Abstract

To characterise the haemodynamic profile after epidural injection of high-dose clonidine for postoperative pain management and to establish recommendations for the therapy of haemodynamic instabilities. 20 patients with major surgery on pancreas, stomach or infrarenal aorta took part in the study. Anaesthesia was a combined epidural/inhalational regimen with bupivacaine 0.25%, enflurane, oxygen/nitrous oxide, fentanyl 0.1 mg and pancuronium.

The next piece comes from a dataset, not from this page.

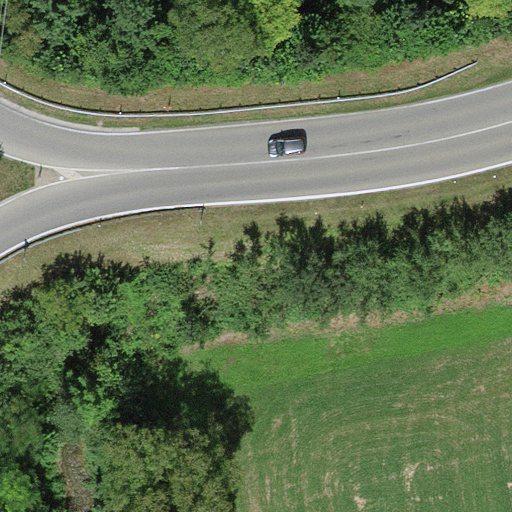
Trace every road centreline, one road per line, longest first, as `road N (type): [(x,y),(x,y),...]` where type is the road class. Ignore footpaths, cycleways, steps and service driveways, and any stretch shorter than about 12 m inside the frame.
road 1 (primary): [(236,163),(511,121)]
road 2 (primary): [(0,230),(46,209),(236,163)]
road 3 (motorway): [(236,163),(77,148),(0,126)]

Postoperative analgesia consisted of morphine 50 micrograms/kg in 10 ml NaCl 0.9% for the first 12 postoperative hours; if pain > = 5 points on the VAS occurred after > 12 h postoperatively clonidine 8 micrograms/kg in 10 ml NaCl 0.9% was injected epidurally and the pain intensity (self-assessment by the patient using the visual analog scale) and circulation (invasive pressure monitoring, pulmonary artery catheter) was monitored for 60 minutes in ten minutes intervals. The reduction of the initial VAS score of 6 was 50% after 20 minutes and 100% after 60 minutes. We observed a significant decline in heart rate (87 +/- 11 (t0), 74 +/- 10 min-1 (t60)), mean arterial pressure (97 +/- 17 (t0), 72 +/- 15 mmHg (t60)) and cardiac output (8.7 +/- 1.3 (t0), 7.0 +/- 1.3 l.min-1 (t60)) (all p < 0.001) and no change of systemic vascular resistance. Filling pressures (CVP and PCWP) remained stable. In 9 patients the mean arterial pressure fell below 60 mmHg (always within the first 40 min); 6 of these patients responded to infusion of a colloid (500 ml of hydroxyethyl starch at > = 2 ml/kg.min) whereas the other 3 patients needed a bolus injection of a betamimetic catecholamine (theodrenaline/cafedrine, Akrinor). Epidural clonidine 8 micrograms/kg causes rapid and intense analgesia. Haemodynamic instability is a consequence of a drop in heart rate and has to be treated accordingly. The application of a pure vasopressor does not seem to be indicated taking in account the fact that the total peripheral resistance remains unchanged and in the normal range.